The world seemed to swivel around Milaqa. ‘Then it’s true. You sent me to kill Qirum, not to woo him.’
‘I’m sorry.’ Teel stood stiffly. ‘Oh, I am so tired… I’m sorry, child.’
Milaqa launched herself at him. He tried to hold her off, but she was stronger than he was, and he could not stop her blows. ‘How could you? You are my uncle! All my life you have used me. How could you betray me like this?’
‘We had to,’ he said. ‘Because only you could do it. Only you, child! You with your relationship with Qirum. You with your heart like an empty cup. Only you would go back to the man, knowing what he had done to your own family. In a way you’re as much of a monster as he is. So we used a monster to trap a monster! It had to be done. Can’t you see that?’ Coughing, he sat again, clutching his chest. ‘Well, remember me, Milaqa, even if you can’t forgive me. I’m a sort of anti-Qirum, you know. I don’t suppose you’ll ever understand that. If a warrior brute like Qirum is the kind his country needs, brave, impulsive, impressive, I am what Northland needs.

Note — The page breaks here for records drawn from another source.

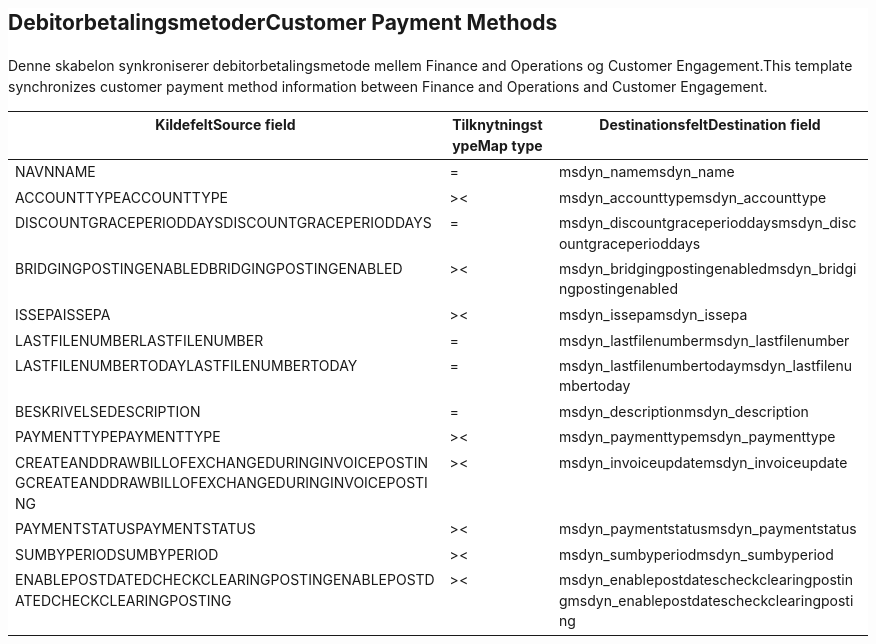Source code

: ## <a name="customer-payment-methods"></a><span data-ttu-id="f1f5b-479">Debitorbetalingsmetoder</span><span class="sxs-lookup"><span data-stu-id="f1f5b-479">Customer Payment Methods</span></span>

<span data-ttu-id="f1f5b-480">Denne skabelon synkroniserer debitorbetalingsmetode mellem Finance and Operations og Customer Engagement.</span><span class="sxs-lookup"><span data-stu-id="f1f5b-480">This template synchronizes customer payment method information between Finance and Operations and Customer Engagement.</span></span>



<span data-ttu-id="f1f5b-481">Kildefelt</span><span class="sxs-lookup"><span data-stu-id="f1f5b-481">Source field</span></span> | <span data-ttu-id="f1f5b-482">Tilknytningstype</span><span class="sxs-lookup"><span data-stu-id="f1f5b-482">Map type</span></span> | <span data-ttu-id="f1f5b-483">Destinationsfelt</span><span class="sxs-lookup"><span data-stu-id="f1f5b-483">Destination field</span></span>
---|---|---
<span data-ttu-id="f1f5b-484">NAVN</span><span class="sxs-lookup"><span data-stu-id="f1f5b-484">NAME</span></span> | = | <span data-ttu-id="f1f5b-485">msdyn\_name</span><span class="sxs-lookup"><span data-stu-id="f1f5b-485">msdyn\_name</span></span>
<span data-ttu-id="f1f5b-486">ACCOUNTTYPE</span><span class="sxs-lookup"><span data-stu-id="f1f5b-486">ACCOUNTTYPE</span></span> | \>\< | <span data-ttu-id="f1f5b-487">msdyn\_accounttype</span><span class="sxs-lookup"><span data-stu-id="f1f5b-487">msdyn\_accounttype</span></span>
<span data-ttu-id="f1f5b-488">DISCOUNTGRACEPERIODDAYS</span><span class="sxs-lookup"><span data-stu-id="f1f5b-488">DISCOUNTGRACEPERIODDAYS</span></span> | = | <span data-ttu-id="f1f5b-489">msdyn\_discountgraceperioddays</span><span class="sxs-lookup"><span data-stu-id="f1f5b-489">msdyn\_discountgraceperioddays</span></span>
<span data-ttu-id="f1f5b-490">BRIDGINGPOSTINGENABLED</span><span class="sxs-lookup"><span data-stu-id="f1f5b-490">BRIDGINGPOSTINGENABLED</span></span> | \>\< | <span data-ttu-id="f1f5b-491">msdyn\_bridgingpostingenabled</span><span class="sxs-lookup"><span data-stu-id="f1f5b-491">msdyn\_bridgingpostingenabled</span></span>
<span data-ttu-id="f1f5b-492">ISSEPA</span><span class="sxs-lookup"><span data-stu-id="f1f5b-492">ISSEPA</span></span> | \>\< | <span data-ttu-id="f1f5b-493">msdyn\_issepa</span><span class="sxs-lookup"><span data-stu-id="f1f5b-493">msdyn\_issepa</span></span>
<span data-ttu-id="f1f5b-494">LASTFILENUMBER</span><span class="sxs-lookup"><span data-stu-id="f1f5b-494">LASTFILENUMBER</span></span> | = | <span data-ttu-id="f1f5b-495">msdyn\_lastfilenumber</span><span class="sxs-lookup"><span data-stu-id="f1f5b-495">msdyn\_lastfilenumber</span></span>
<span data-ttu-id="f1f5b-496">LASTFILENUMBERTODAY</span><span class="sxs-lookup"><span data-stu-id="f1f5b-496">LASTFILENUMBERTODAY</span></span> | = | <span data-ttu-id="f1f5b-497">msdyn\_lastfilenumbertoday</span><span class="sxs-lookup"><span data-stu-id="f1f5b-497">msdyn\_lastfilenumbertoday</span></span>
<span data-ttu-id="f1f5b-498">BESKRIVELSE</span><span class="sxs-lookup"><span data-stu-id="f1f5b-498">DESCRIPTION</span></span> | = | <span data-ttu-id="f1f5b-499">msdyn\_description</span><span class="sxs-lookup"><span data-stu-id="f1f5b-499">msdyn\_description</span></span>
<span data-ttu-id="f1f5b-500">PAYMENTTYPE</span><span class="sxs-lookup"><span data-stu-id="f1f5b-500">PAYMENTTYPE</span></span> | \>\< | <span data-ttu-id="f1f5b-501">msdyn\_paymenttype</span><span class="sxs-lookup"><span data-stu-id="f1f5b-501">msdyn\_paymenttype</span></span>
<span data-ttu-id="f1f5b-502">CREATEANDDRAWBILLOFEXCHANGEDURINGINVOICEPOSTING</span><span class="sxs-lookup"><span data-stu-id="f1f5b-502">CREATEANDDRAWBILLOFEXCHANGEDURINGINVOICEPOSTING</span></span> | \>\< | <span data-ttu-id="f1f5b-503">msdyn\_invoiceupdate</span><span class="sxs-lookup"><span data-stu-id="f1f5b-503">msdyn\_invoiceupdate</span></span>
<span data-ttu-id="f1f5b-504">PAYMENTSTATUS</span><span class="sxs-lookup"><span data-stu-id="f1f5b-504">PAYMENTSTATUS</span></span> | \>\< | <span data-ttu-id="f1f5b-505">msdyn\_paymentstatus</span><span class="sxs-lookup"><span data-stu-id="f1f5b-505">msdyn\_paymentstatus</span></span>
<span data-ttu-id="f1f5b-506">SUMBYPERIOD</span><span class="sxs-lookup"><span data-stu-id="f1f5b-506">SUMBYPERIOD</span></span> | \>\< | <span data-ttu-id="f1f5b-507">msdyn\_sumbyperiod</span><span class="sxs-lookup"><span data-stu-id="f1f5b-507">msdyn\_sumbyperiod</span></span>
<span data-ttu-id="f1f5b-508">ENABLEPOSTDATEDCHECKCLEARINGPOSTING</span><span class="sxs-lookup"><span data-stu-id="f1f5b-508">ENABLEPOSTDATEDCHECKCLEARINGPOSTING</span></span> | \>\< | <span data-ttu-id="f1f5b-509">msdyn\_enablepostdatescheckclearingposting</span><span class="sxs-lookup"><span data-stu-id="f1f5b-509">msdyn\_enablepostdatescheckclearingposting</span></span>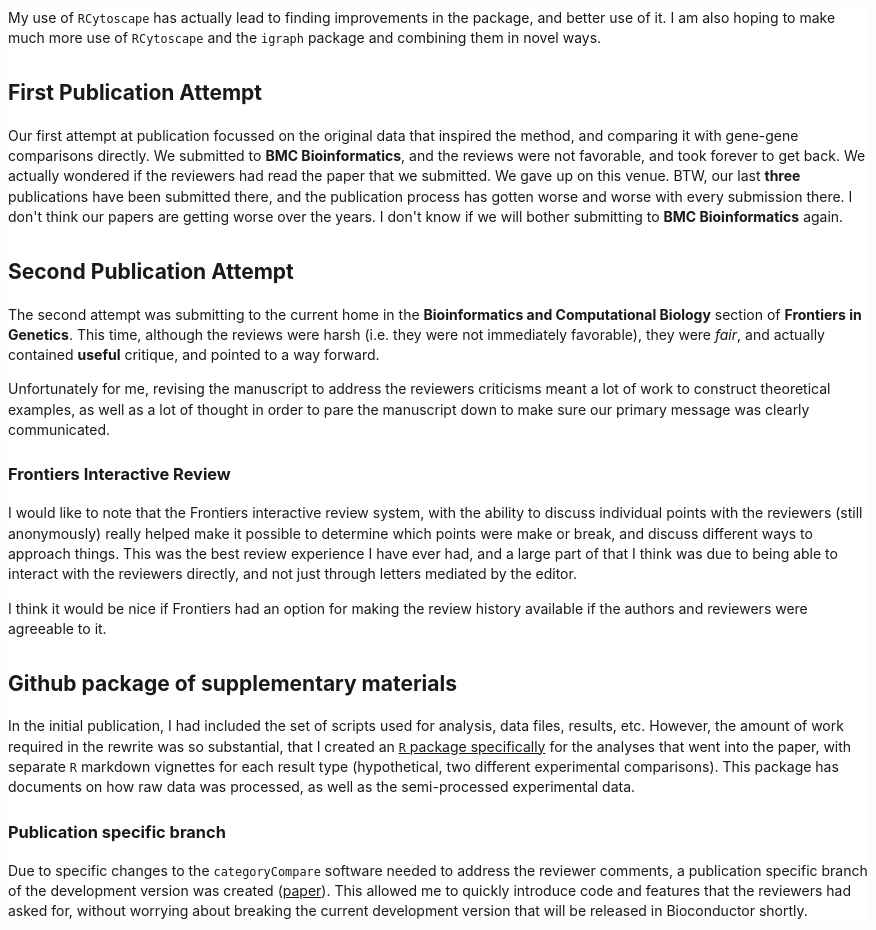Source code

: My use of `RCytoscape` has actually lead to finding improvements in the package, and better use of it. I am also hoping to make much more use of `RCytoscape` and the `igraph` package and combining them in novel ways.

## First Publication Attempt

Our first attempt at publication focussed on the original data that inspired the method, and comparing it with gene-gene comparisons directly. We submitted to **BMC Bioinformatics**, and the reviews were not favorable, and took forever to get back. We actually wondered if the reviewers had read the paper that we submitted. We gave up on this venue. BTW, our last **three** publications have been submitted there, and the publication process has gotten worse and worse with every submission there. I don't think our papers are getting worse over the years. I don't know if we will bother submitting to **BMC Bioinformatics** again.

## Second Publication Attempt

The second attempt was submitting to the current home in the **Bioinformatics and Computational Biology** section of **Frontiers in Genetics**. This time, although the reviews were harsh (i.e. they were not immediately favorable), they were *fair*, and actually contained **useful** critique, and pointed to a way forward.

Unfortunately for me, revising the manuscript to address the reviewers criticisms meant a lot of work to construct theoretical examples, as well as a lot of thought in order to pare the manuscript down to make sure our primary message was clearly communicated. 

### Frontiers Interactive Review

I would like to note that the Frontiers interactive review system, with the ability to discuss individual points with the reviewers (still anonymously) really helped make it possible to determine which points were make or break, and discuss different ways to approach things. This was the best review experience I have ever had, and a large part of that I think was due to being able to interact with the reviewers directly, and not just through letters mediated by the editor.

I think it would be nice if Frontiers had an option for making the review history available if the authors and reviewers were agreeable to it.

## Github package of supplementary materials

In the initial publication, I had included the set of scripts used for analysis, data files, results, etc. However, the amount of work required in the rewrite was so substantial, that I created an [`R` package specifically](https://github.com/rmflight/ccPaper) for the analyses that went into the paper, with separate `R` markdown vignettes for each result type (hypothetical, two different experimental comparisons). This package has documents on how raw data was processed, as well as the semi-processed experimental data.

### Publication specific branch

Due to specific changes to the `categoryCompare` software needed to address the reviewer comments, a publication specific branch of the development version was created ([paper](https://github.com/rmflight/categoryCompare/tree/paper)). This allowed me to quickly introduce code and features that the reviewers had asked for, without worrying about breaking the current development version that will be released in Bioconductor shortly.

Cold, manipulative, scheming. I can imagine which of us history will favour. But you must remember me, I am the man who gave Northland iron, and changed the world. Ah, but none of it matters. I did love you so much when you were small. I’m sorry that it has come to this.’
She wanted to kill him. She pulled back her fist.
And she coughed convulsively, and her blood sprayed over him.
FOUR
65
The Fourth Year After the Fire Mountain: Midsummer Solstice
The day before the midsummer Giving was set aside for the blessing of the new monuments to the fallen Annids.
The procession formed up in the great Hall of the Annids, deep within the Wall. The grand folk in their fine robes and cloaks of office circulated, murmuring as they got into their rank order. Voro found Milaqa, and here was Mi, blushingly dressed up in a costume not unlike that Milaqa had worn when she had been sent to seduce Qirum’s heart, and poison his body.
A blast sounded, on a very ancient deer-bone horn.
Riban took the first steps on the flight up to the Wall’s surface, leading the procession. The young priest wore an ornate deer-skull head-dress over purple-dyed hair, with holy words in the circle-and-slash Etxelur calligraphy painted on his cheeks, and his mouth bulged with the ancient wolf’s jaw pushed in there in place of his own extracted teeth. He looked the part, Milaqa thought. Riban was head of the House of the Wolves now, somewhat to his own surprise, but he was the most senior priest to have survived the plague, and now here he was leading the holiest of all Etxelur’s ceremonial processions, the commemoration of the Annids.
Riban was not the only young Northlander to have stepped up in rank. Possibly thanks to Kilushepa’s stern advice about cleanliness and isolation, Hatti taboos imported to Northland, few in Northland beyond New Troy had died of the disease. But even deep within the Wall’s recesses some of the oldest and the very youngest, the highest to the lowest, had been taken by the plague. And so many of the great old Houses of Etxelur were led now by representatives of younger generations, and glancing around Milaqa saw that many of those wearing the ornate cloaks were no older than she was. The gathering had a youthful, refreshed feeling about it, she thought.